I would often read the same book many times because there was nothing else and I saved some of my lunch money in hopes of buying a new one. Women and girls were not allowed in the only public library in Mecca, so in the summer my dad would take me to a bookshop that sold religious books for cut-rate prices. On Saudi TV Channel 2, I watched Sesame Street to learn the English letters A, B, C. My sister had a book with English letters, but she wouldn’t share it. Once, in the stationery store, I bought an address book along with my schoolbooks, just because the address book was organized according to the letters A through Z.

Even my heroes were from books. My absolute favorite character was Jo from Louisa May Alcott’s Little Women. To me, she was amazing. She was a writer, rebellious, and aspired to be independent. Jo did what the boys did. She wasn’t supposed to ride a bicycle wearing her big dress, but she took the bicycle and rode it anyway.

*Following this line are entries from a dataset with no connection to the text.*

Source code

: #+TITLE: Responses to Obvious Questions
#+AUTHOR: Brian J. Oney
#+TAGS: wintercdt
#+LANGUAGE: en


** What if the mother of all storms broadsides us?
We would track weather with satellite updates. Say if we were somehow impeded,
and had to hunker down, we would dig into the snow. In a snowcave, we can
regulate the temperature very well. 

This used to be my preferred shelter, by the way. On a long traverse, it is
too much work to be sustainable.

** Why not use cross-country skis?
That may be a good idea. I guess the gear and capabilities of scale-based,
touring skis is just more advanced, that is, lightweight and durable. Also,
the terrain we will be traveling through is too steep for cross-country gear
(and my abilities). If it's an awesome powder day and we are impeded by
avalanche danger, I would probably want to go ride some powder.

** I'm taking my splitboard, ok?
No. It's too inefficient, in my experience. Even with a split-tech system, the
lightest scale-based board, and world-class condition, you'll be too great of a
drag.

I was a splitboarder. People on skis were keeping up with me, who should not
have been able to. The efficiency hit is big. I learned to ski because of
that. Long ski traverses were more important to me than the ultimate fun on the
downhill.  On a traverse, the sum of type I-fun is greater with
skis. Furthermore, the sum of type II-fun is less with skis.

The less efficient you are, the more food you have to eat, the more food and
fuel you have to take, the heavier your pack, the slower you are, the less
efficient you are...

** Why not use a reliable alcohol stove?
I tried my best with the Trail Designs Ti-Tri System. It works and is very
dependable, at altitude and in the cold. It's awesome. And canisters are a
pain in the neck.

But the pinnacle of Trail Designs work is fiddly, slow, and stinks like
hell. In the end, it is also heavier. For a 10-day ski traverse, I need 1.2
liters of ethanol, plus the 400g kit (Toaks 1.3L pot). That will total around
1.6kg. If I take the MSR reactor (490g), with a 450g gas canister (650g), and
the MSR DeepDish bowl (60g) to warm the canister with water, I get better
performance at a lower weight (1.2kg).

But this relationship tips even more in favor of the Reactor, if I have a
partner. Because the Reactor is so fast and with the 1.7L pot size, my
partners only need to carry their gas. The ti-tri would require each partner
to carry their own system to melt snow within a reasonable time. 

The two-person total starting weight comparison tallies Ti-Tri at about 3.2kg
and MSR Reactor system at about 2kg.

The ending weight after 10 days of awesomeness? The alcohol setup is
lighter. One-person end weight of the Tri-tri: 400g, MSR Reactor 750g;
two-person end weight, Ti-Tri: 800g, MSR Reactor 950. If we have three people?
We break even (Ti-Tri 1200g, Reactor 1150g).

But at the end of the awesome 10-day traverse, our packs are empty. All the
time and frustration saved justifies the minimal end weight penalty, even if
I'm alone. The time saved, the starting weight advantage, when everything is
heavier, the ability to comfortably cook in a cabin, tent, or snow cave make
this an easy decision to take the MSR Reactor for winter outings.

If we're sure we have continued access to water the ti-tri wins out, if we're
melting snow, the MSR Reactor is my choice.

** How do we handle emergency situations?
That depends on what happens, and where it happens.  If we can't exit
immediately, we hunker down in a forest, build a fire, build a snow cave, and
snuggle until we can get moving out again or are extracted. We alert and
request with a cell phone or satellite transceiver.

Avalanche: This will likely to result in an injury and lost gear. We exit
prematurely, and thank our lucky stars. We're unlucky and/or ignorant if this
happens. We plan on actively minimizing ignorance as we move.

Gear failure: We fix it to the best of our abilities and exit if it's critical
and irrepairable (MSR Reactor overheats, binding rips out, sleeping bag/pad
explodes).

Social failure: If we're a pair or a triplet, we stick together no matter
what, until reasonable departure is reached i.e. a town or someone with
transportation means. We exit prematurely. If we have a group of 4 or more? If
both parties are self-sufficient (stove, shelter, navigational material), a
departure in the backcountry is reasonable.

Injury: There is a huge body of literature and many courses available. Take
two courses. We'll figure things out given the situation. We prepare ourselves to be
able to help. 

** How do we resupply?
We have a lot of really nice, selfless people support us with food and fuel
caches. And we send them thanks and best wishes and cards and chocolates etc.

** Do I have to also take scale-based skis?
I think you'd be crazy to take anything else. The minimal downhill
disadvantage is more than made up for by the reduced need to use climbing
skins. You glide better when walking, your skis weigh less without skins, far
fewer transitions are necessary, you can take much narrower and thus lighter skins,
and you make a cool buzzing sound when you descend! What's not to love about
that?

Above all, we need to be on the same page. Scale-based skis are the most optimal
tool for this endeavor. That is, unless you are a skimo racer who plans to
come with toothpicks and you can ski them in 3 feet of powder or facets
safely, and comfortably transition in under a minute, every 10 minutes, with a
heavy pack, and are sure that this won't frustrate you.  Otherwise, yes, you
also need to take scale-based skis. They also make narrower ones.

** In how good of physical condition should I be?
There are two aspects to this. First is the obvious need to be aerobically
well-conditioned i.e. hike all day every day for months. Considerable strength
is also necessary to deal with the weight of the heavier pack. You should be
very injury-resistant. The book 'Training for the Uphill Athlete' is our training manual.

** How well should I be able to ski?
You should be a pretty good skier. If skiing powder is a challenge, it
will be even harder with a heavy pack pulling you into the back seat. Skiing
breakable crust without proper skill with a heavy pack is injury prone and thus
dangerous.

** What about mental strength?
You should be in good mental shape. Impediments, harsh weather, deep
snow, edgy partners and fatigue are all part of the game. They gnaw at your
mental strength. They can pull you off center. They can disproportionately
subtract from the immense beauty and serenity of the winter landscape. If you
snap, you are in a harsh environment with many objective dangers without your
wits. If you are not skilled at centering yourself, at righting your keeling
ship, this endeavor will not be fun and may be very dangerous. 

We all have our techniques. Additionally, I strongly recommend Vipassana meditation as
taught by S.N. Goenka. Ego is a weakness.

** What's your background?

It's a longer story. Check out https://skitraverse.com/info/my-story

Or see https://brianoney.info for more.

I had very long hair, and it saddened me that my parents would never let me cut it like Jo did.

Another of my heroes was Mowgli, the jungle boy from Rudyard Kipling’s story. He had a song in the TV cartoon that went “How beautiful it is to live in a world with no walls.” I loved that line. It was how I felt when I used to go visit my grandmother in the valley where my father grew up. There all the houses had huge yards and the sun came in everywhere. Everything was open, not like our apartments in Mecca, which were always small and dark. In Mecca, even if you had a window, you had to put up a lot of shades so people on the outside couldn’t see what was inside. We live in one of the most sun-drenched countries on earth and most of our lives are spent indoors, in quasi-darkness.

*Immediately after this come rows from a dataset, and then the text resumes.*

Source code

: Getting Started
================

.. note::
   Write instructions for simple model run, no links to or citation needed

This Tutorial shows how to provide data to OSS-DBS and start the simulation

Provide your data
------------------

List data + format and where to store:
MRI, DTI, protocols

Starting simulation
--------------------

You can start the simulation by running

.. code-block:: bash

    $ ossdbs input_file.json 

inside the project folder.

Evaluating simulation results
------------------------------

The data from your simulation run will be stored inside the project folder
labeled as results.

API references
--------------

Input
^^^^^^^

I was also captivated by Sinbad, because he was an adventurer who traveled the world. In my world, physical activity—running, jumping, climbing—was forbidden to girls because we might lose our virginity. The only games we were permitted to play involved nothing more than singing songs and holding hands. We had one song about an open road and a closed road. When we got to the closed road, we used to hold each other’s hands tight and lift them up in the air. I remember we even invented one game where we just drew squares on the ground. There was nothing else to do. But reading and studying, that was something to do. At school, in books, I could run away from the troubled house I lived in, from my family, from any problems. I remember when Mama would have a fight with Abouya, I would hear the fight with one ear, but with the other one, I would be studying, minding my own business.

If reading books had opened my mind, more years of formal, state education closed it. Even though corporal punishment was banned by the time I reached middle school, we were every bit as tightly controlled in what we thought and what we did, just in other, less outwardly visible ways. Saudi education, particularly girls’ education, had become the domain of Islamist theologians.